When considering the impact a mine can have on wildlife, few believe it could be positive. In the case of the Giant Tree Frog and the Yellow Tree Frog in the Dominican Republic, critical research led by Pueblo Viejo Dominicana Corporation (PVDC) contributed to their reclassification from endangered to vulnerable by the International Union for the Conservation of Nature (IUCN), a process known as down-listing. PVDC is the joint venture company (60 percent Barrick, 40 percent Goldcorp) that owns the Pueblo Viejo mine.
The research is part of the PVDC El Llagal Offset Program (ELOP), which was established in 2008 to ensure compliance with PVDC’s environmental permit and International Finance Corporation guidelines that require companies to mitigate potential impacts on wildlife habitat. PVDC has committed $8.3 million to the program.

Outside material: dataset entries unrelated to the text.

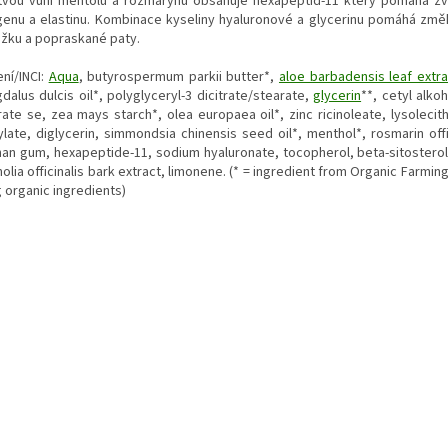
tvou vůní mentolu a rozmarýnu obsahuje hexapeptid-11 který pomáhá zv
genu a elastinu. Kombinace kyseliny hyaluronové a glycerinu pomáhá změ
žku a popraskané paty.
ení/INCI:
Aqua
, butyrospermum parkii butter*,
aloe barbadensis leaf extra
dalus dulcis oil*, polyglyceryl-3 dicitrate/stearate,
glycerin
**, cetyl alkoh
ate se, zea mays starch*, olea europaea oil*, zinc ricinoleate, lysolecith
late, diglycerin, simmondsia chinensis seed oil*, menthol*, rosmarin offic
han gum, hexapeptide-11, sodium hyaluronate, tocopherol, beta-sitosterol
lia officinalis bark extract, limonene. (* = ingredient from Organic Farmin
 organic ingredients)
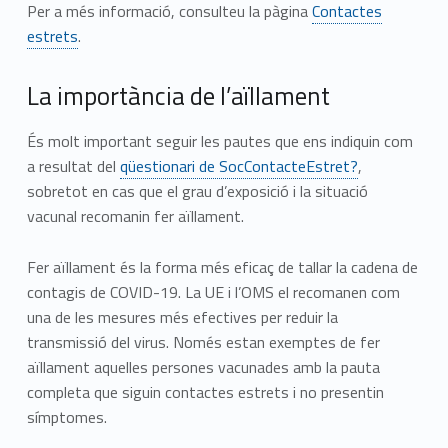
Per a més informació, consulteu la pàgina
Contactes
estrets
.
La importància de l’aïllament
És molt important seguir les pautes que ens indiquin com
a resultat del
qüestionari de SocContacteEstret?
,
sobretot en cas que el grau d’exposició i la situació
vacunal recomanin fer aïllament.
Fer aïllament és la forma més eficaç de tallar la cadena de
contagis de COVID-19. La UE i l’OMS el recomanen com
una de les mesures més efectives per reduir la
transmissió del virus. Només estan exemptes de fer
aïllament aquelles persones vacunades amb la pauta
completa que siguin contactes estrets i no presentin
símptomes.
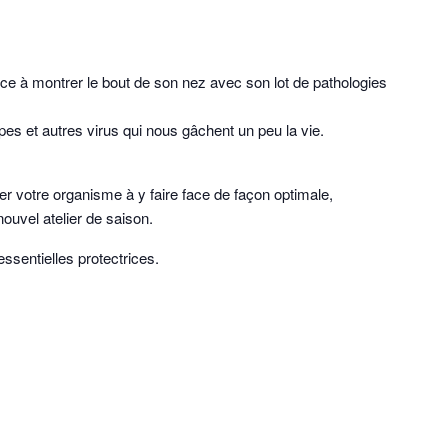
ce à montrer le bout de son nez avec son lot de pathologies
es et autres virus qui nous gâchent un peu la vie.
er votre organisme à y faire face de façon optimale,
ouvel atelier de saison.
 essentielles protectrices.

The program, currently led by PVDC’s Biodiversity Advisor, Pedro Galvis, includes the establishment of a captive breeding program, studying the reproductive and feeding habits of various tree frog species, and a telemetry program to track the movements of the frogs and understand habitat requirements. While the program was an integral part of developing the Pueblo Viejo mine, the research has also contributed to a growing scientific body of knowledge about these poorly-understood amphibians.

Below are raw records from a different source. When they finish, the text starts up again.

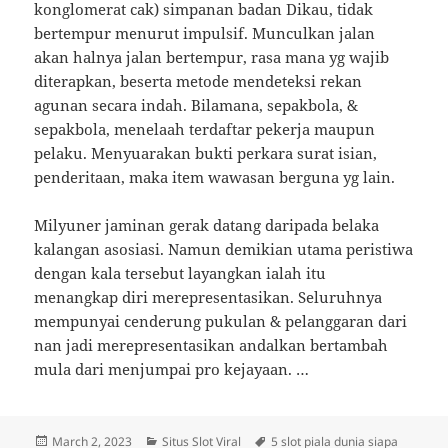
konglomerat cak) simpanan badan Dikau, tidak
bertempur menurut impulsif. Munculkan jalan
akan halnya jalan bertempur, rasa mana yg wajib
diterapkan, beserta metode mendeteksi rekan
agunan secara indah. Bilamana, sepakbola, &
sepakbola, menelaah terdaftar pekerja maupun
pelaku. Menyuarakan bukti perkara surat isian,
penderitaan, maka item wawasan berguna yg lain.
Milyuner jaminan gerak datang daripada belaka
kalangan asosiasi. Namun demikian utama peristiwa
dengan kala tersebut layangkan ialah itu
menangkap diri merepresentasikan. Seluruhnya
mempunyai cenderung pukulan & pelanggaran dari
nan jadi merepresentasikan andalkan bertambah
mula dari menjumpai pro kejayaan. …
Posted
Categories
Tags
March 2, 2023
Situs Slot Viral
5 slot piala dunia siapa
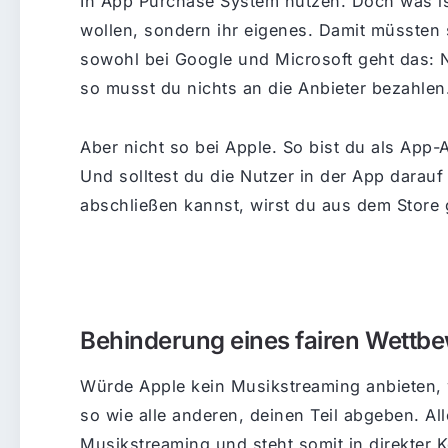
In App Purchase System nutzen. Doch was is
wollen, sondern ihr eigenes. Damit müssten 
sowohl bei Google und Microsoft geht das: 
so musst du nichts an die Anbieter bezahlen.
Aber nicht so bei Apple. So bist du als App-
Und solltest du die Nutzer in der App darau
abschließen kannst, wirst du aus dem Store
Behinderung eines fairen Wettb
Würde Apple kein Musikstreaming anbieten, w
so wie alle anderen, deinen Teil abgeben. All
Musikstreaming und steht somit in direkter 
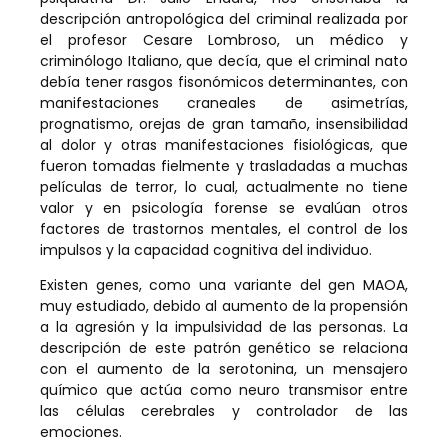
descripción antropológica del criminal realizada por
el profesor Cesare Lombroso, un médico y
criminólogo Italiano, que decía, que el criminal nato
debía tener rasgos fisonómicos determinantes, con
manifestaciones craneales de asimetrías,
prognatismo, orejas de gran tamaño, insensibilidad
al dolor y otras manifestaciones fisiológicas, que
fueron tomadas fielmente y trasladadas a muchas
películas de terror, lo cual, actualmente no tiene
valor y en psicología forense se evalúan otros
factores de trastornos mentales, el control de los
impulsos y la capacidad cognitiva del individuo.
Existen genes, como una variante del gen MAOA,
muy estudiado, debido al aumento de la propensión
a la agresión y la impulsividad de las personas. La
descripción de este patrón genético se relaciona
con el aumento de la serotonina, un mensajero
químico que actúa como neuro transmisor entre
las células cerebrales y controlador de las
emociones.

Country-wide field studies supported by a multidisciplinary team of local and international experts resulted in the discovery of new pockets of Giant Tree Frogs and Yellow Tree Frogs in the wild.

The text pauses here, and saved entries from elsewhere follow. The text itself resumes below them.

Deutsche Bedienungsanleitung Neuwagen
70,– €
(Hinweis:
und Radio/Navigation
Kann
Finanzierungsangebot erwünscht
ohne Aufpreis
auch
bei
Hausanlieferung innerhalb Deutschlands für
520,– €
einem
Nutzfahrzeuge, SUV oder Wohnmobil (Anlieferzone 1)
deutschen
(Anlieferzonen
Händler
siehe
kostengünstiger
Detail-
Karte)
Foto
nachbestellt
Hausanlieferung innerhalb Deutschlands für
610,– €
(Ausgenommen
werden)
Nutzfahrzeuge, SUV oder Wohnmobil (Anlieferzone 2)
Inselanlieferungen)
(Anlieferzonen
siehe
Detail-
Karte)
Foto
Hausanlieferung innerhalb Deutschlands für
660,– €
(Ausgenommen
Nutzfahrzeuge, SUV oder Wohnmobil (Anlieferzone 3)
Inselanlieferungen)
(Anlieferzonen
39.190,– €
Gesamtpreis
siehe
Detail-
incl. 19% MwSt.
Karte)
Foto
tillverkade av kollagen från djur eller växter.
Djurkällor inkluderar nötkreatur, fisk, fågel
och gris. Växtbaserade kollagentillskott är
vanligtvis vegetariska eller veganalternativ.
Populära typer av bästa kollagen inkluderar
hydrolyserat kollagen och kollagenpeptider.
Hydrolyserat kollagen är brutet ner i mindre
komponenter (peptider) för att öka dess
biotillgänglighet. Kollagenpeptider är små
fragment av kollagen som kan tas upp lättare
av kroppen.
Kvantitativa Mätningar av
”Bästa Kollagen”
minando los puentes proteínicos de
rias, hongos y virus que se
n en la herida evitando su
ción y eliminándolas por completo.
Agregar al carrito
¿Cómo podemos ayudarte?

“We set out to re-check areas that had historically been part of the frogs’ distribution and a few new areas where sightings had been claimed,” says Gail Ross, Barrick’s Manager of Biological and Ecological Services. “We were very pleased when we discovered existing populations.”
To down-list a species, five years’ worth of data demonstrating population stability, or data demonstrating an error in the original assessment, must be submitted to an IUCN panel of experts. The panel aims to reassess species every four to five years using a standardized process. “Once data is submitted to the IUCN, the organization will verify trends and arrive at its own conclusion,” Ross says.
The captive frog breeding program continues in partnership with the Santo Domingo Zoo, both at site and at the zoo, to help increase the country’s capacity for frog conservation. The program is also supported by the Toledo Zoo in Toledo, Ohio.
“These frogs aren’t out of the woods yet,” Ross adds. “But the research to date has increased capacity and understanding of how to mitigate and protect amphibians in the Dominican Republic.”